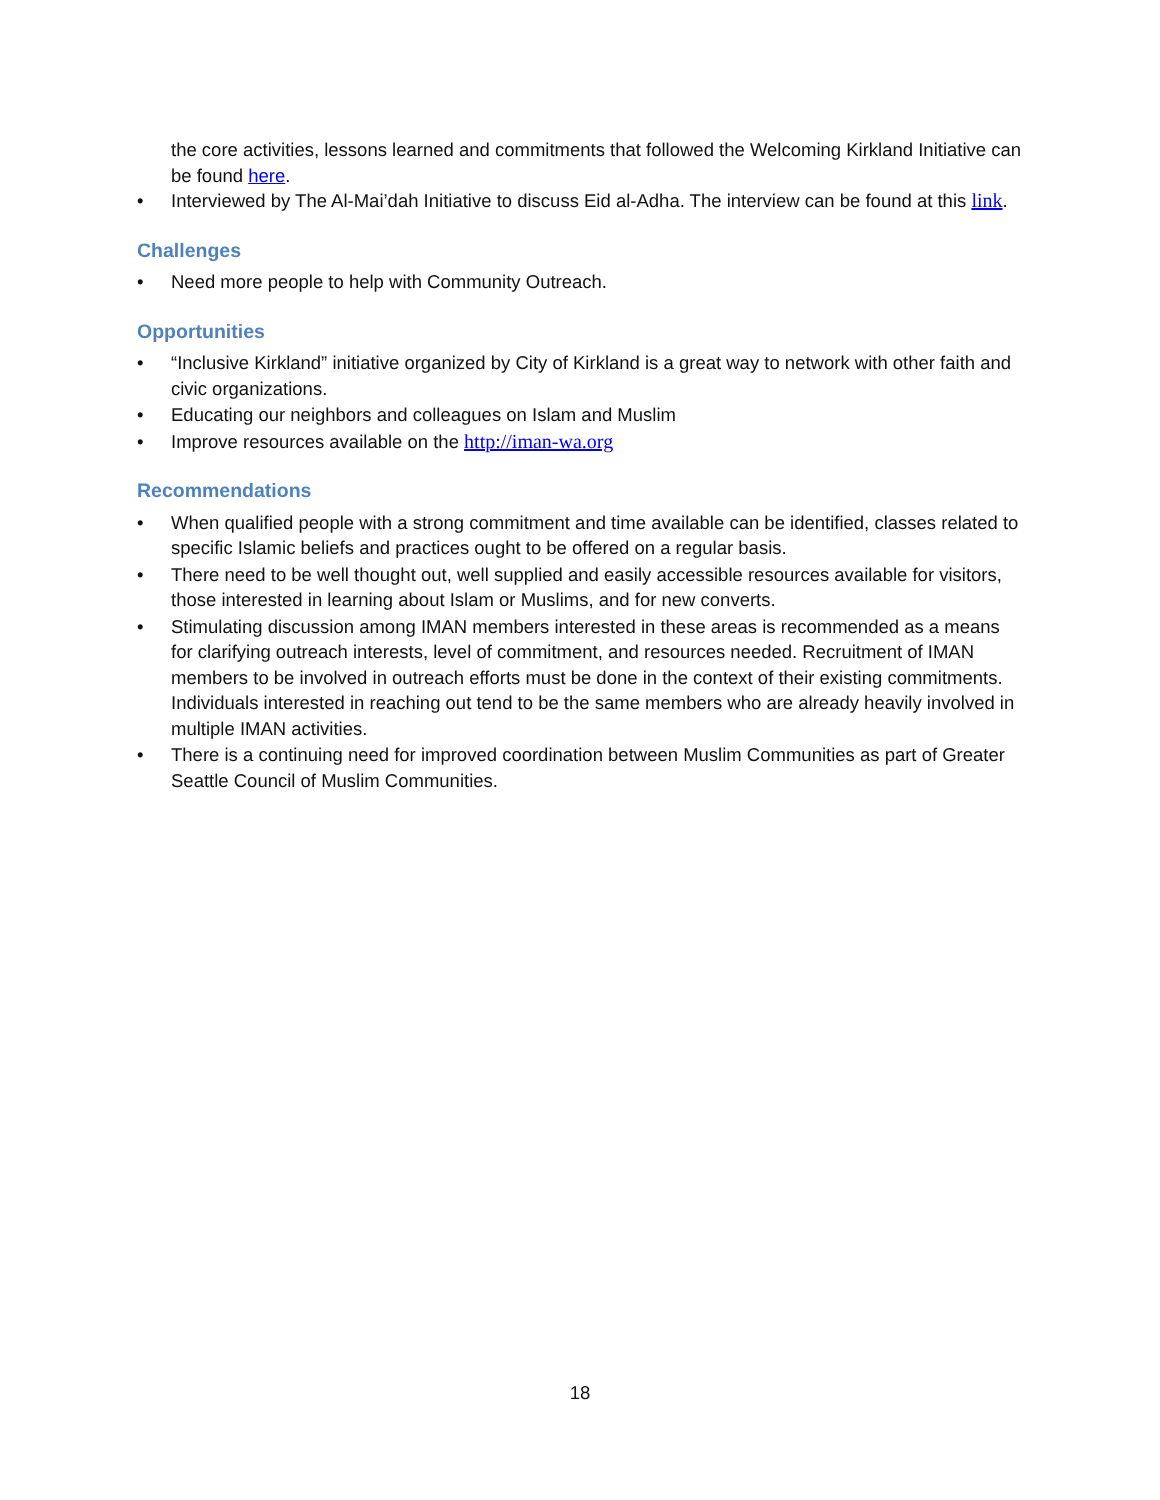the core activities, lessons learned and commitments that followed the Welcoming Kirkland Initiative can be found here.
• Interviewed by The Al-Mai’dah Initiative to discuss Eid al-Adha. The interview can be found at this link.
Challenges
• Need more people to help with Community Outreach.
Opportunities
• “Inclusive Kirkland” initiative organized by City of Kirkland is a great way to network with other faith and civic organizations.
• Educating our neighbors and colleagues on Islam and Muslim
• Improve resources available on the http://iman-wa.org
Recommendations
• When qualified people with a strong commitment and time available can be identified, classes related to specific Islamic beliefs and practices ought to be offered on a regular basis.
• There need to be well thought out, well supplied and easily accessible resources available for visitors, those interested in learning about Islam or Muslims, and for new converts.
• Stimulating discussion among IMAN members interested in these areas is recommended as a means for clarifying outreach interests, level of commitment, and resources needed. Recruitment of IMAN members to be involved in outreach efforts must be done in the context of their existing commitments. Individuals interested in reaching out tend to be the same members who are already heavily involved in multiple IMAN activities.
• There is a continuing need for improved coordination between Muslim Communities as part of Greater Seattle Council of Muslim Communities.
18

◇ ◇ ◇ ◇ ◇

Show each line of the material holding "interested".

• There need to be well thought out, well supplied and easily accessible resources available for visitors, those interested in learning about Islam or Muslims, and for new converts.
• Stimulating discussion among IMAN members interested in these areas is recommended as a means for clarifying outreach interests, level of commitment, and resources needed. Recruitment of IMAN members to be involved in outreach efforts must be done in the context of their existing commitments. Individuals interested in reaching out tend to be the same members who are already heavily involved in multiple IMAN activities.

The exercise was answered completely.